Delaware has become the 14th US state to legalise and regulate daily fantasy sports (DFS), while Massachusetts has opted to classify such activities as online gaming.
Under new legislation in Delaware, DFS operators will have to pay a licensing fee of $50,000 (€42,300) to operate in the state and pay a 15% tax on gross gaming revenue.
The bill is expected to come into effect this month in time for the start of both the US college and NFL professional American football league seasons.
Delaware is one of only three states in the US, alongside Nevada and New Jersey, to have also legalised certain online gaming activities.
However, despite Delaware taking a positive stance, Massachusetts has opted for a different approach, casting doubts over the future of DFS in the state.

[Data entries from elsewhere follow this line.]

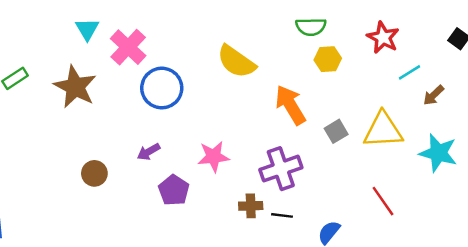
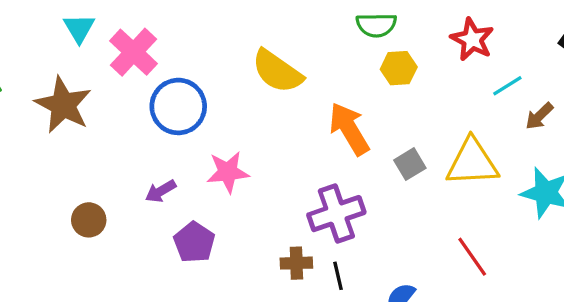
pink star: (213, 157) -> (228, 172), moved
black line: (282, 215) -> (338, 276), turned 70

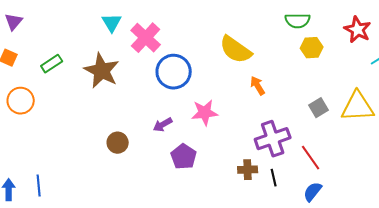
orange arrow: (349, 129) -> (258, 86), moved, size x0.6
red line: (472, 257) -> (311, 158), moved

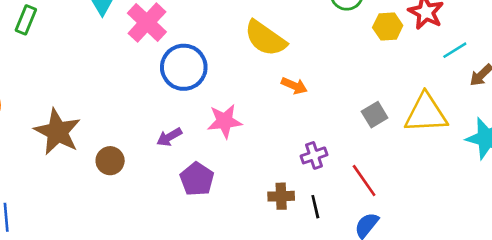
yellow hexagon: (312, 48) -> (388, 26), moved
green rectangle: (52, 64) -> (26, 20), moved, turned -35
brown star: (102, 71) -> (57, 132), moved
orange arrow: (258, 86) -> (294, 86), turned 144
purple cross: (273, 139) -> (314, 155), size x0.6

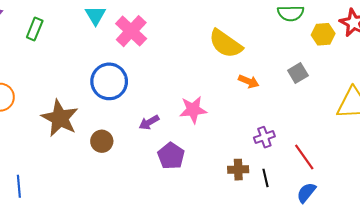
blue circle: (184, 67) -> (109, 81), moved
gray square: (375, 115) -> (298, 73), moved

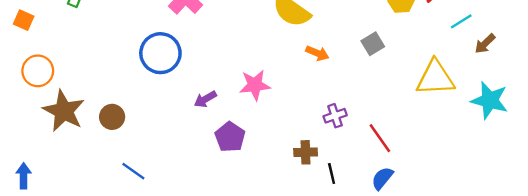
brown star: (60, 118) -> (64, 111), moved
brown circle: (102, 141) -> (112, 117), moved
black line: (265, 178) -> (332, 174), moved
blue line: (19, 186) -> (133, 171), moved, turned -50

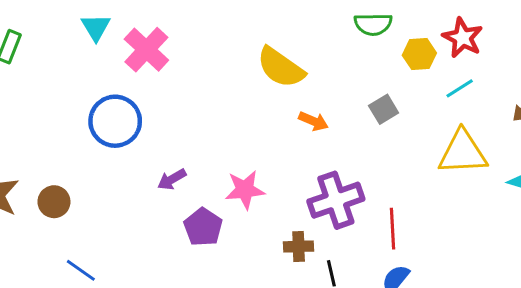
cyan line: (461, 21) -> (460, 88), moved
pink star: (255, 85) -> (245, 190), moved
purple cross: (335, 116) -> (336, 200), size x1.8
red line: (380, 138) -> (393, 229), turned 32

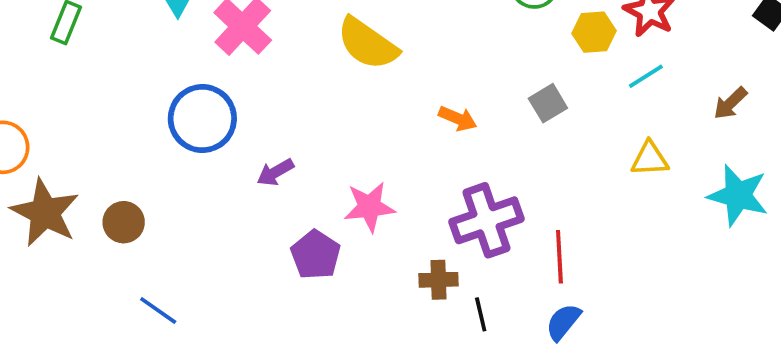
yellow semicircle: (281, 67) -> (367, 44), moved
yellow triangle: (463, 153) -> (650, 159), size x0.6
purple arrow: (172, 179) -> (275, 172), moved

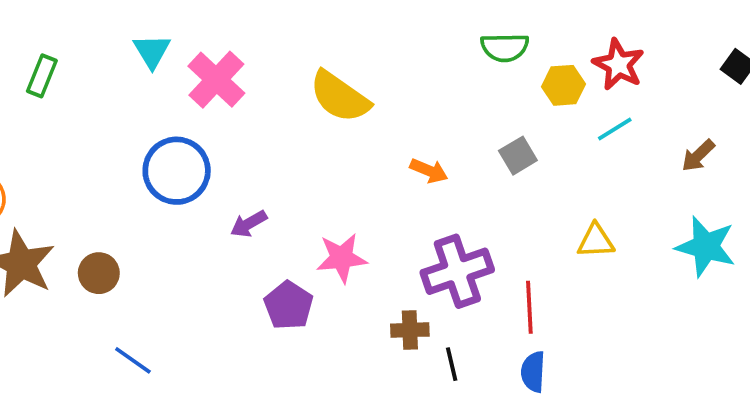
yellow triangle: (650, 159) -> (596, 241), moved
blue semicircle: (563, 322) -> (533, 372), turned -36

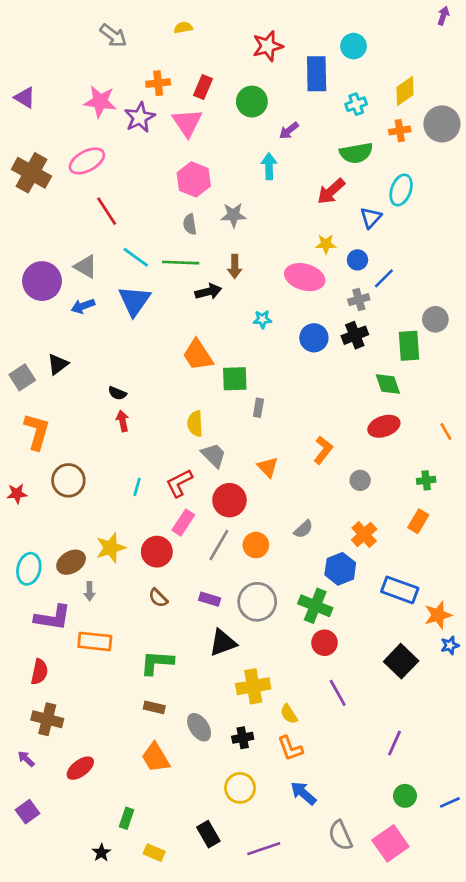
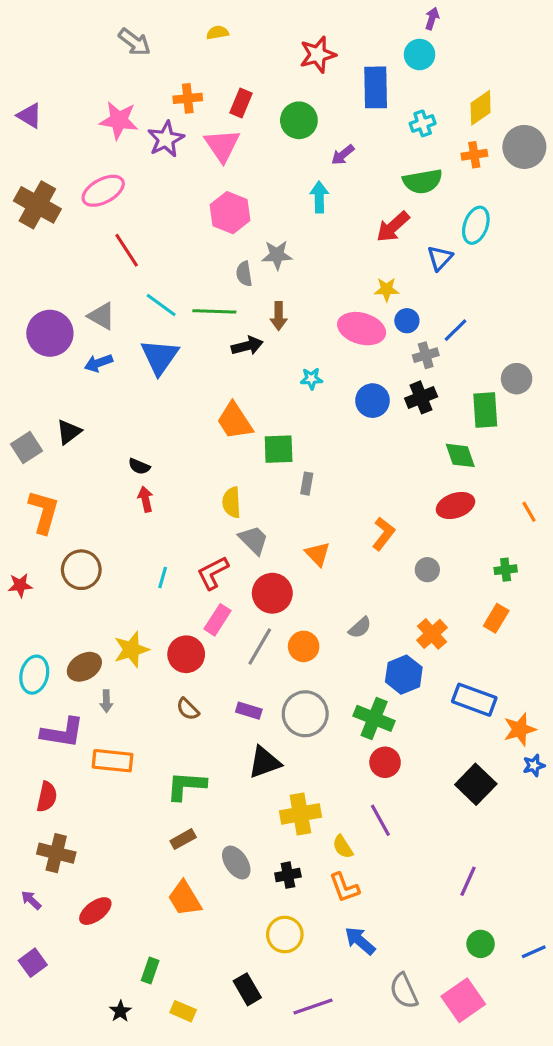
purple arrow: (443, 16) -> (432, 19), moved
gray semicircle: (190, 224) -> (244, 274), moved
blue circle: (357, 260) -> (407, 321), moved
purple line: (338, 693) -> (380, 820), moved
brown rectangle: (154, 707) -> (183, 839), turned -42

Yesterday (Monday) the Massachusetts Special Commission on Online Gaming, Fantasy Sports Gaming and Daily Fantasy Sports voted to officially adopt new recommendations to bring DFS under the umbrella of ‘online gaming’.
Should this recommendation gain legislative approval, DFS operators would be faced with heavier taxes currently levied on casinos and also required to obtain gaming licences in order to remain active in the state.

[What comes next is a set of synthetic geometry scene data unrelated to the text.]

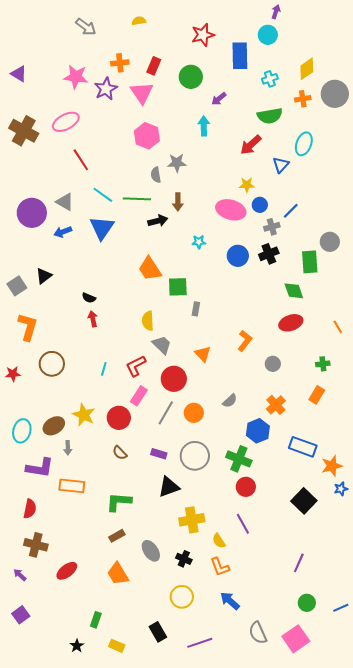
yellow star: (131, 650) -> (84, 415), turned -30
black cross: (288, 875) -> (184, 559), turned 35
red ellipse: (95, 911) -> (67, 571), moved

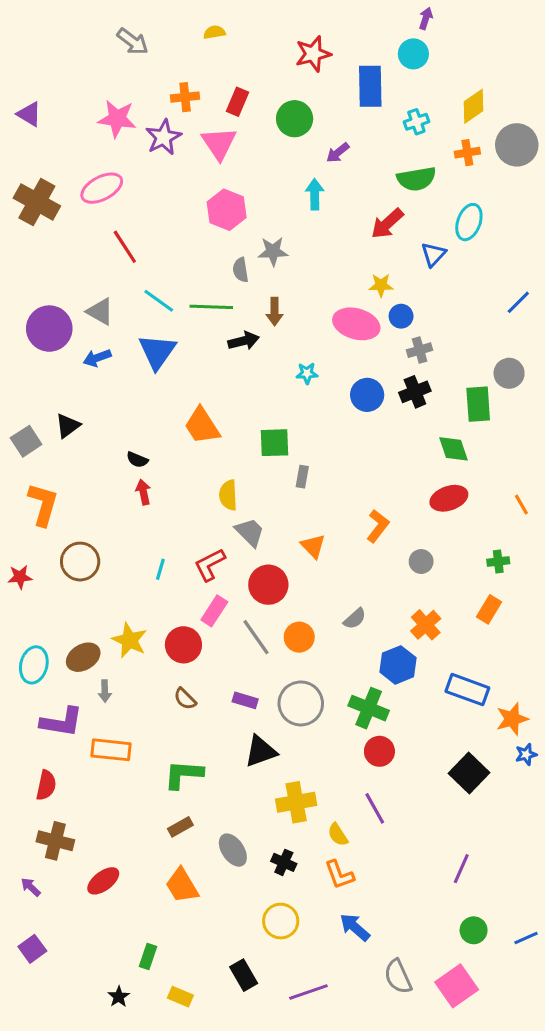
blue line: (291, 211) -> (518, 302), moved
orange trapezoid: (150, 269) -> (202, 426), moved
gray line: (166, 413) -> (256, 637), turned -65

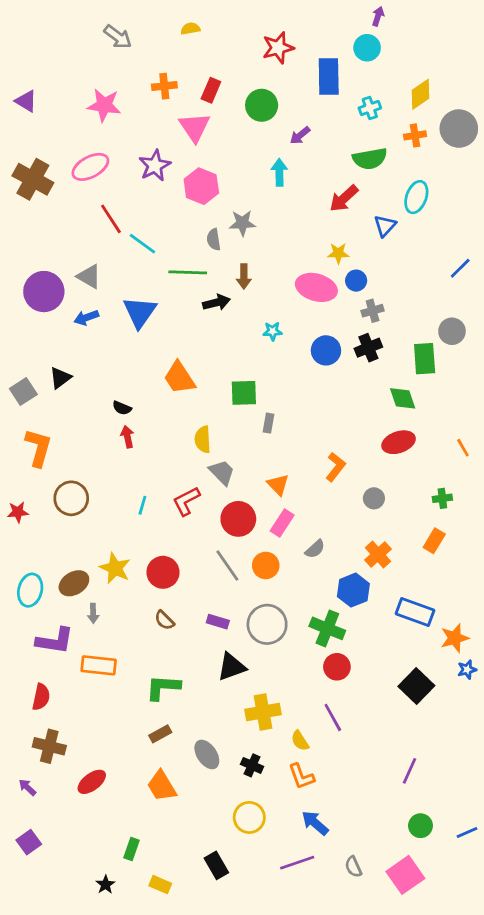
purple star: (163, 137) -> (155, 166), moved
cyan line: (159, 301) -> (142, 244), moved
pink rectangle: (214, 611) -> (282, 523), moved
gray semicircle: (398, 977) -> (353, 867), size x0.7
purple line: (308, 992) -> (297, 863), moved

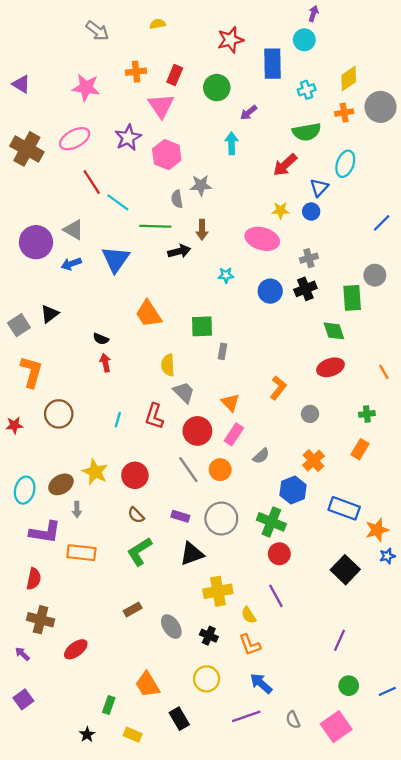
blue circle: (356, 281) -> (311, 212), moved
red L-shape: (186, 501) -> (154, 416), turned -45
green L-shape: (163, 687) -> (139, 551), moved, turned -36
orange trapezoid: (162, 786) -> (147, 685), moved

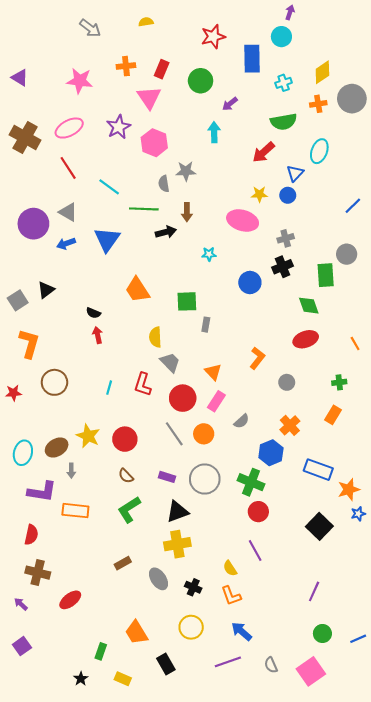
red line: (92, 182) -> (68, 168), moved
blue circle: (270, 291) -> (250, 283), moved
yellow cross: (218, 591) -> (177, 544), moved

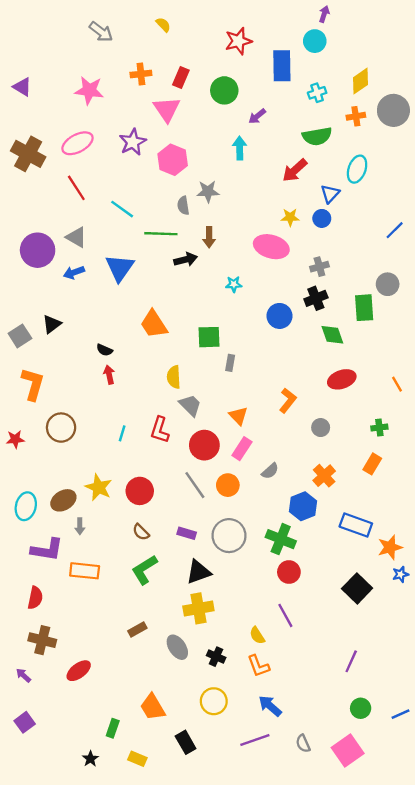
yellow semicircle: (146, 22) -> (163, 25), turned 56
green diamond: (309, 306) -> (332, 335), moved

James Chisholm, director of public affairs at DraftKings, one of the leading DFS brands active in the state, said in a statement published by BizJournals that Massachusetts Governor Charlie Baker and other legislators need to “reaffirm their commitment to Massachusetts start-ups” and also to “reject these ill-advised recommendations in whatever legislation is finalised”.
“While this commission report is merely a recommendation, it runs directly counter to the economic development law that overwhelmingly passed last year designed to promote the state’s Innovation Economy,” Chisholm said.
“The commission’s actions, as we and our partners in the fantasy sports industry pointed out time and time again, could restrain our company's ability to thrive and create jobs here in Massachusetts.
“These recommendations if ever adopted would put us behind every other state in the country on this issue, and send a troubling message to other start-ups.”